Effettivamente l’aspettativa, di un ingresso di capitali esteri, ha comportato l’effetto opposto –una colossale fuga di capitali-. La Russia è diventata una delle maggiori donatrici del sistema mondiale finanziario, dando praticamente in credito gratuito, agli USA e alle economie del G7, riserve contanti per almeno 100 miliardi di dollari annui. Quale risultato diretto di queste politiche al servizio del capitale internazionale notiamo un’ulteriore degradazione di un’economia basata sul basso valore aggiunto delle industrie estrattive la cui produzione è venduta nei mercati denominati in USD ed EURO. Sotto queste condizioni il capitale estero estrae, quale risultato di queste politiche finanziarie, enormi profitti che ancora artificialmente sgonfiano i mercati finanziari domestici.

E’ chiara l’evidenza che per ogni dollaro speso in speculazione sui voucher e securities emessi quale risultato delle privatizzazioni avute tra il 1993 e il 1996 gli “investitori” hanno ricevuto fino a cinque dollari di profitto. L’espansione della speculazione quale risultato dell’emissioni statali dei bond a breve termine (GKOs), tra il 1996 ed il 1998 ha raddoppiato il profitto. Gli investitori internazionali hanno quindi rimpatriato il capitale dalla Russia e la risultante destabilizzazione dei mercati finanziari portò lo stato alla bancarotta che, di ritorno permise la svalutazione fino ad un decimo del valore iniziale. Gli investitori internazionali quindi ritornarono e rastrellarono le securities a prezzi stracciati creando una nuova scossa nel mercato, raddoppiando ancora una volta il capitale e quindi, in modo prevedibile, ritirando il tutto appena prima della crisi globale del 2007.

Fu precisamente in questo modo che la subordinazione della politica fiscale nazionale al capitale internazionale diede, agli investitori internazionali, un ritorno di duecento dollari per ogni dollaro investito. La grande maggioranza di questo profitto fu semplicemente portato fuori dal paese. Questi profitti furono mietuti dentro lo stato e la popolazione russa. La quota di questi profitti traslati in investimenti diretti nell’industria produttiva o in securities vere fu insignificante.
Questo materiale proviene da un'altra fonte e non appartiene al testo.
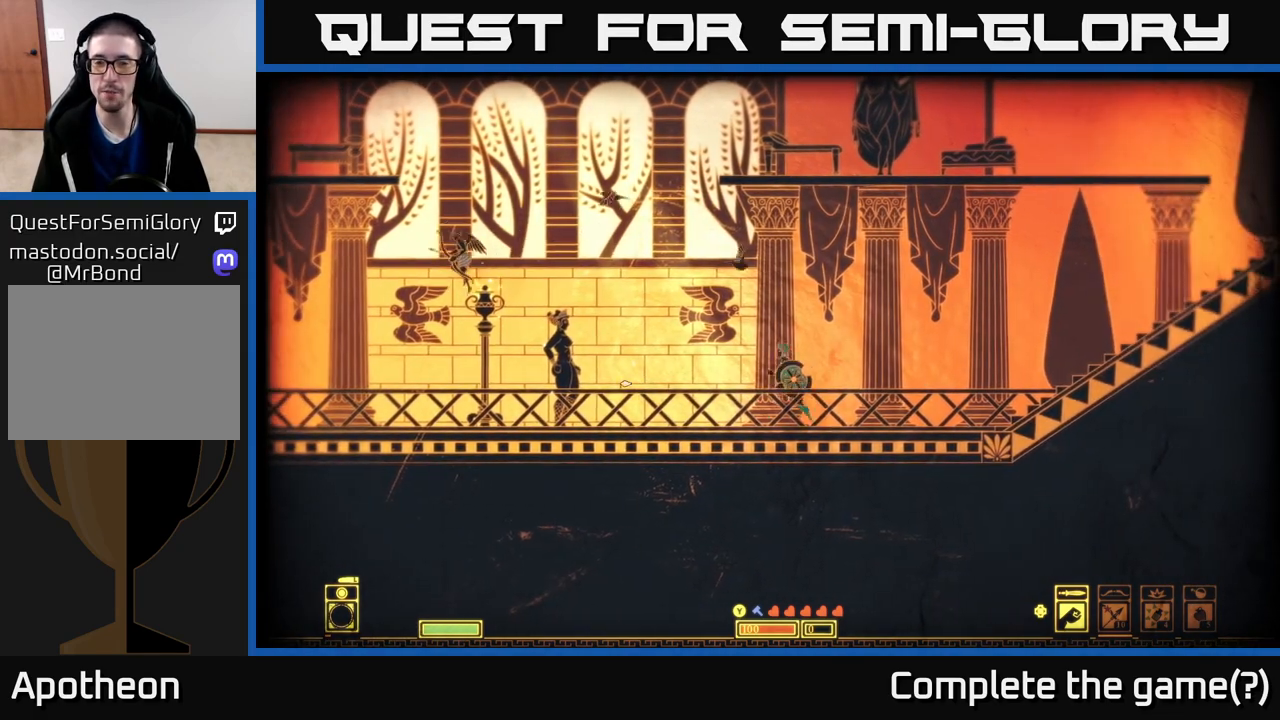
{"buttons": [], "left_stick": "center", "right_stick": "left", "events": [[100, "left_stick", "center"], [317, "right_stick", "left"]]}
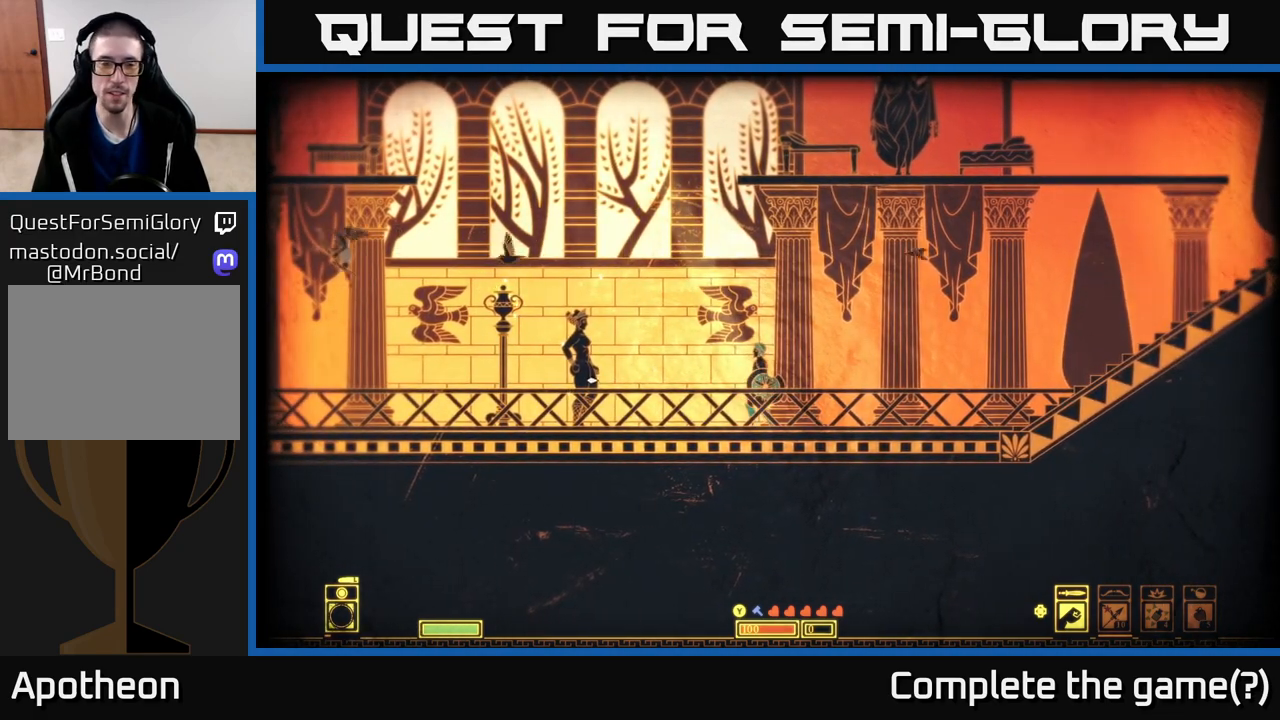
{"buttons": [], "left_stick": "left", "right_stick": "center", "events": [[267, "left_stick", "left"], [383, "right_stick", "center"]]}
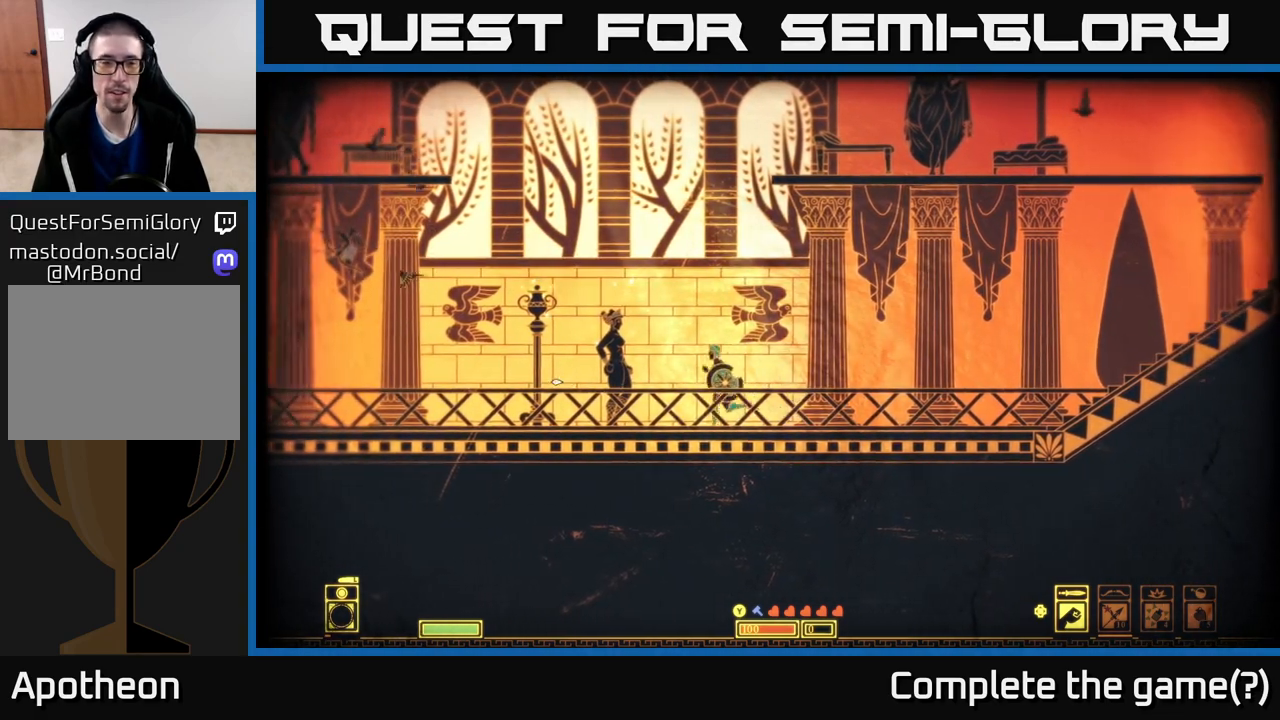
{"buttons": [], "left_stick": "left", "right_stick": "center", "events": []}
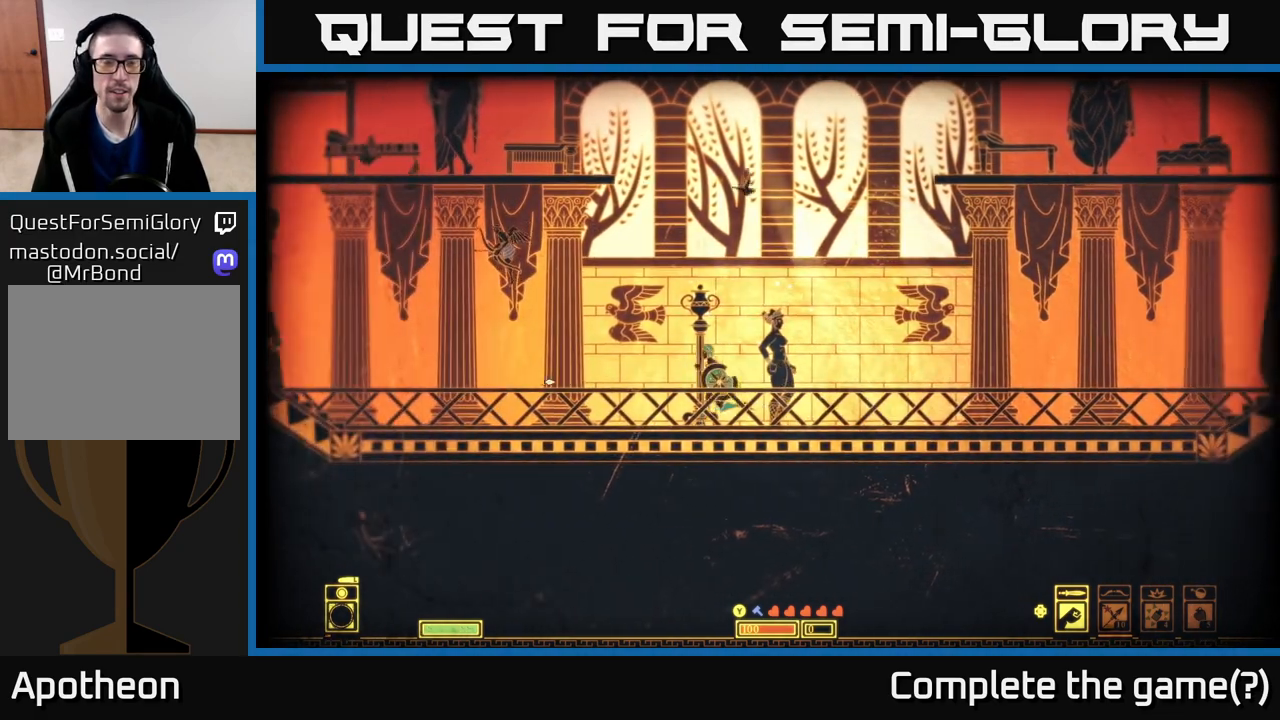
{"buttons": [], "left_stick": "right", "right_stick": "right", "events": [[50, "left_stick", "right"], [350, "right_stick", "right"]]}
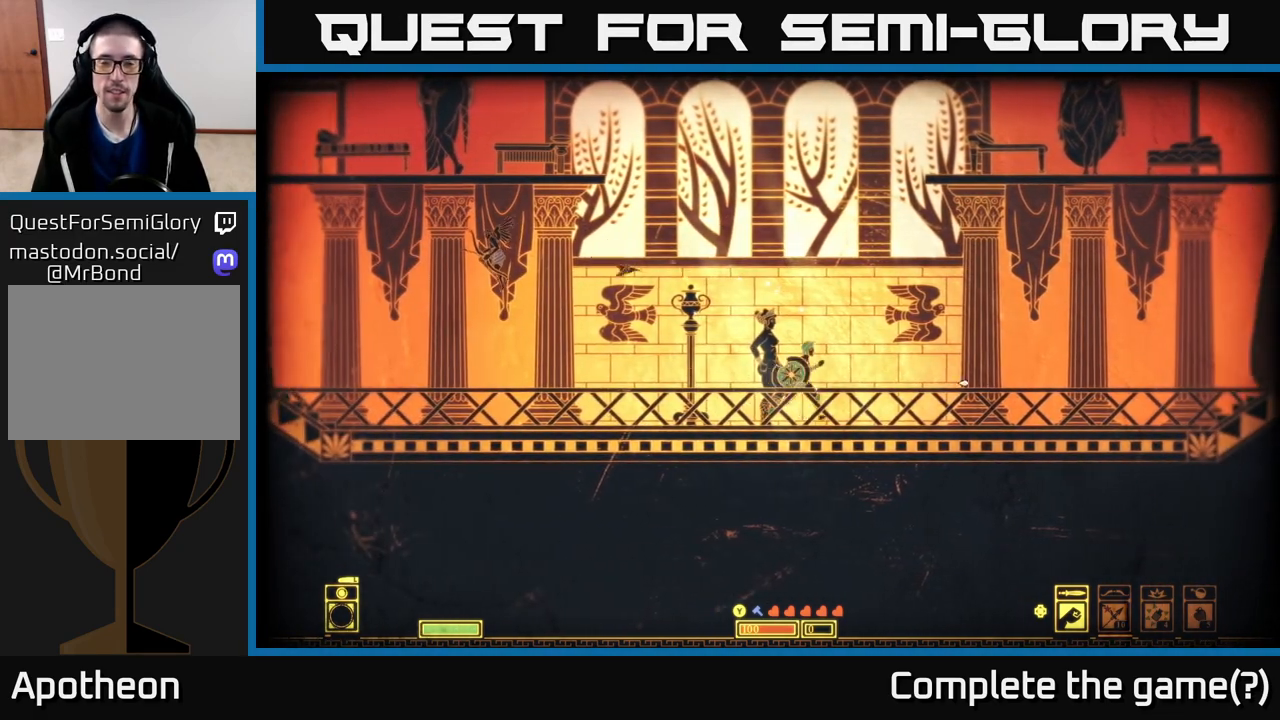
{"buttons": [], "left_stick": "right", "right_stick": "right", "events": []}
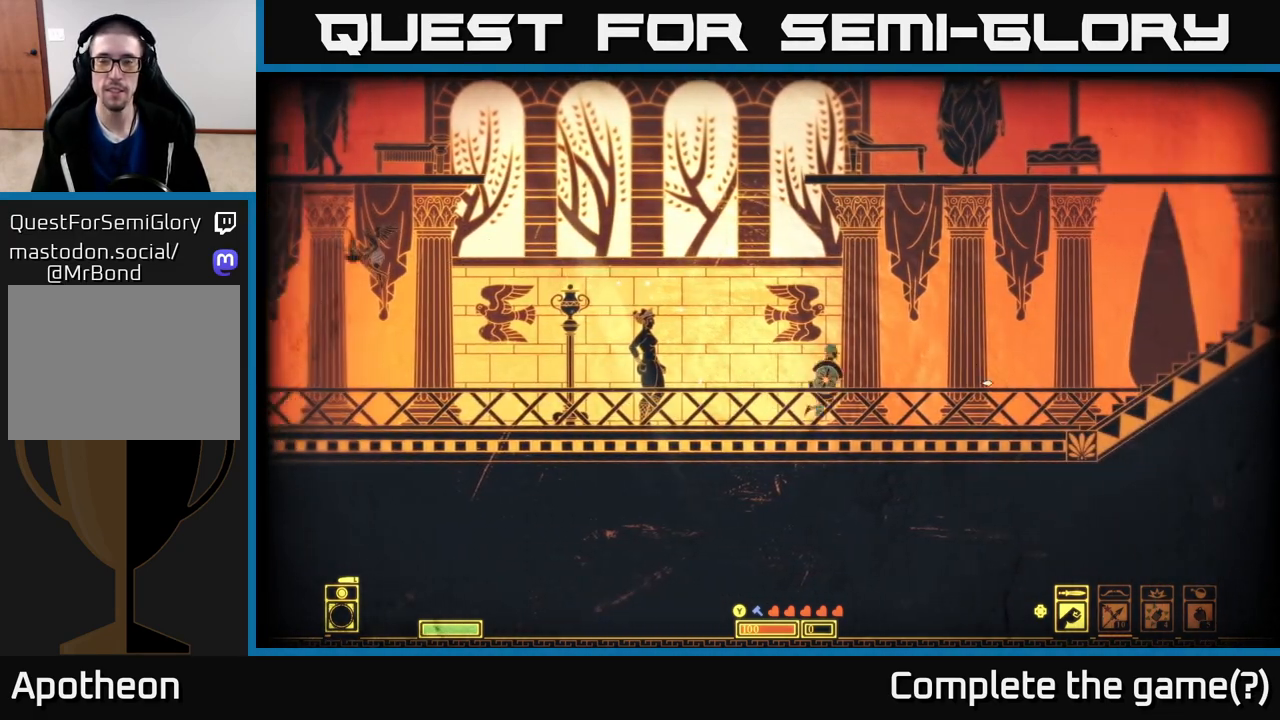
{"buttons": [], "left_stick": "right", "right_stick": "center", "events": [[367, "right_stick", "center"]]}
Ne consegue che i russi che collaborarono con questi “investitori” non furono lasciati al freddo. Molti di loro diventarono genuini pionieri dello “offshoring” dell’economia russa, costituendo la nuova casta –la casta degli Oligarchi offshore”.

La commissione temporanea della Federazione Russa incaricata di investigare le ragioni, le circostanze e conseguenze della bancarotta del 1998 trovarono evidenti collusioni tra i rappresentanti dei capitali internazionali e l’intero pantheon “dei Grandi e Buoni” nella Banca Centrale e nel governo russo. Alcuni di questi individui, malgrado le raccomandazioni del consiglio federale, occupano ancora posti influenti all’interno dello stato. Quoto “Assicurarsi che le persone coinvolte nella preparazione e nelle decisioni del 17 Agosto, non dovrebbero mantenere nessuna posizione nel pubblico servizio o in organizzazioni dove è presente la proprietà statale”.